::: STORED RECORDS :::
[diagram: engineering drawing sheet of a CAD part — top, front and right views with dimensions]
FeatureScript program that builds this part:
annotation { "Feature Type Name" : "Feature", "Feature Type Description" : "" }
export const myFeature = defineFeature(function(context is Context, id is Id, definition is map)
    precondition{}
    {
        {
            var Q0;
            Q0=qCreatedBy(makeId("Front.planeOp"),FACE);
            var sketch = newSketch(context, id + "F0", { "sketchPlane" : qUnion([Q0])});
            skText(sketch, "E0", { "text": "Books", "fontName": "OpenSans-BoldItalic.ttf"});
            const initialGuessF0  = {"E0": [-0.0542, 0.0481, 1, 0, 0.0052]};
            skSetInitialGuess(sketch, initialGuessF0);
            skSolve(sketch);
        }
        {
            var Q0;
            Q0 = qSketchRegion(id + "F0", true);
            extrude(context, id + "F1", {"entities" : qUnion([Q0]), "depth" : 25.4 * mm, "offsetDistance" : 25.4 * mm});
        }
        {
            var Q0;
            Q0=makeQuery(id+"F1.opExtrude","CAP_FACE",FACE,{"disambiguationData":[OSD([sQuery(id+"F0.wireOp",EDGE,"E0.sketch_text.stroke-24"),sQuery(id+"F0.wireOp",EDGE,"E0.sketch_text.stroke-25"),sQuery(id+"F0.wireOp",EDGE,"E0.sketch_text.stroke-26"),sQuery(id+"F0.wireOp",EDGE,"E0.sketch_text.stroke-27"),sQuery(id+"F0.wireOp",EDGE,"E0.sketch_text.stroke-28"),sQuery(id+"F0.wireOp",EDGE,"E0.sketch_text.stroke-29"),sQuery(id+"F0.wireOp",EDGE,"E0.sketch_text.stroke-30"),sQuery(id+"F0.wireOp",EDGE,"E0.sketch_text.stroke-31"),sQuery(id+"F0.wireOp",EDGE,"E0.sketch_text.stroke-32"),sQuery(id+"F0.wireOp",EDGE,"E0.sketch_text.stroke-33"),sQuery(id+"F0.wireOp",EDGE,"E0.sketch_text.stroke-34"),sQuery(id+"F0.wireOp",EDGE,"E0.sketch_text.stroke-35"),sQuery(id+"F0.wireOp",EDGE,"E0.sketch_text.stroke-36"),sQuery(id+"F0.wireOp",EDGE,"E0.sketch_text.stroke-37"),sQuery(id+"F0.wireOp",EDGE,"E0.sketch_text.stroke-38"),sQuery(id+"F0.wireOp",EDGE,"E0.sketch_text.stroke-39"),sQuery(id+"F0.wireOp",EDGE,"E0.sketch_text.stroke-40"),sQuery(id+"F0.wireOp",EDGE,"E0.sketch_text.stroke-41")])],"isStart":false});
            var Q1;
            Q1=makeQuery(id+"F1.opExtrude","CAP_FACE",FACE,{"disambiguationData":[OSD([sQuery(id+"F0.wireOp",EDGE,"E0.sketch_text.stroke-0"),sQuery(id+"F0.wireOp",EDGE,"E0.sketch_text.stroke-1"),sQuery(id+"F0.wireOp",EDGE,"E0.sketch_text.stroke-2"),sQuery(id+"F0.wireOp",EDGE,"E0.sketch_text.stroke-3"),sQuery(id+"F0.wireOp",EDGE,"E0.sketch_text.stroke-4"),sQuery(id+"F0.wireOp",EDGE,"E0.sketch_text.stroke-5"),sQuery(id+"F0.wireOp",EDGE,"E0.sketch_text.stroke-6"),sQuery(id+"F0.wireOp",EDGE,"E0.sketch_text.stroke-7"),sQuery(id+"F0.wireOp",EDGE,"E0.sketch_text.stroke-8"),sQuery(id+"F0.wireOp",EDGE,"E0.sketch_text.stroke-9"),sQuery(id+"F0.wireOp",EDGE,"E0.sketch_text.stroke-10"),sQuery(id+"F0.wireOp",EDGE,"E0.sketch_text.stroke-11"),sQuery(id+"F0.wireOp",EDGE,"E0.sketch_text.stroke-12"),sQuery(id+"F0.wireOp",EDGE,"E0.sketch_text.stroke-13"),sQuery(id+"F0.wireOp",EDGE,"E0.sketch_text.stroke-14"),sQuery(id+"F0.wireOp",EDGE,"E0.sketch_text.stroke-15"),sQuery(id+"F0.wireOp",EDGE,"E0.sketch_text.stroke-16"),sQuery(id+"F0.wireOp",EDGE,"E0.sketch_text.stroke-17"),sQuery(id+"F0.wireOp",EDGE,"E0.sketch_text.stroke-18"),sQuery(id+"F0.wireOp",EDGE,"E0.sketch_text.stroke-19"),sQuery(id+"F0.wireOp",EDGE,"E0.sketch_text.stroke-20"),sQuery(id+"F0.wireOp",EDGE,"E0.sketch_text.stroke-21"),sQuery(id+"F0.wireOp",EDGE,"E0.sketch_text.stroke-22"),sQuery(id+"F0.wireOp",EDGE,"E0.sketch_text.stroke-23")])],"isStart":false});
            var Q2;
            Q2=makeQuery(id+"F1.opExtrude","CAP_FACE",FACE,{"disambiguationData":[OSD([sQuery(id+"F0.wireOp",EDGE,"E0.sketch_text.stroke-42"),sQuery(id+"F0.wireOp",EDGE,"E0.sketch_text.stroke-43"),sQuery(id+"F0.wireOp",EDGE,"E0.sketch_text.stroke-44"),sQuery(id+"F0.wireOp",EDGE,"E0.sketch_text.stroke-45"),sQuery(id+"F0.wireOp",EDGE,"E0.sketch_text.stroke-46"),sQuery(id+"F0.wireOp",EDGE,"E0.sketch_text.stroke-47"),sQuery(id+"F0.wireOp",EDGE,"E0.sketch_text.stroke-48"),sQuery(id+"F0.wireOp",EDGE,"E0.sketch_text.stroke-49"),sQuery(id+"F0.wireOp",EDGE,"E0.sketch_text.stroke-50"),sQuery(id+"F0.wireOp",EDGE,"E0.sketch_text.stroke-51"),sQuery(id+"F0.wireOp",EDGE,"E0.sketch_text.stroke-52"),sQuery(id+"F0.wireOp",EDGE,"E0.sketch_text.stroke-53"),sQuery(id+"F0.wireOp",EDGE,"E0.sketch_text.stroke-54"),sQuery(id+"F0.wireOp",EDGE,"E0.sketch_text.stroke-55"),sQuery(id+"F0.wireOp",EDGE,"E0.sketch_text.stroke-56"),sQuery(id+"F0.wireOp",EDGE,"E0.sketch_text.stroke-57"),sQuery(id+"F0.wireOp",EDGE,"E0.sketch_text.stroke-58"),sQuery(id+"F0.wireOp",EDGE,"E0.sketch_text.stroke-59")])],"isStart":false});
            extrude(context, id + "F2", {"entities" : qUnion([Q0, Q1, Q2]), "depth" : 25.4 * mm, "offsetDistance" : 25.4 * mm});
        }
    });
:::
Can you copy out the rows word for word, from their very first line through the line containing "Q0 = qSketchRegion(id", and nothing beyond it?

[diagram: engineering drawing sheet of a CAD part — top, front and right views with dimensions]
FeatureScript program that builds this part:
annotation { "Feature Type Name" : "Feature", "Feature Type Description" : "" }
export const myFeature = defineFeature(function(context is Context, id is Id, definition is map)
    precondition{}
    {
        {
            var Q0;
            Q0=qCreatedBy(makeId("Front.planeOp"),FACE);
            var sketch = newSketch(context, id + "F0", { "sketchPlane" : qUnion([Q0])});
            skText(sketch, "E0", { "text": "Books", "fontName": "OpenSans-BoldItalic.ttf"});
            const initialGuessF0  = {"E0": [-0.0542, 0.0481, 1, 0, 0.0052]};
            skSetInitialGuess(sketch, initialGuessF0);
            skSolve(sketch);
        }
        {
            var Q0;
            Q0 = qSketchRegion(id + "F0", true);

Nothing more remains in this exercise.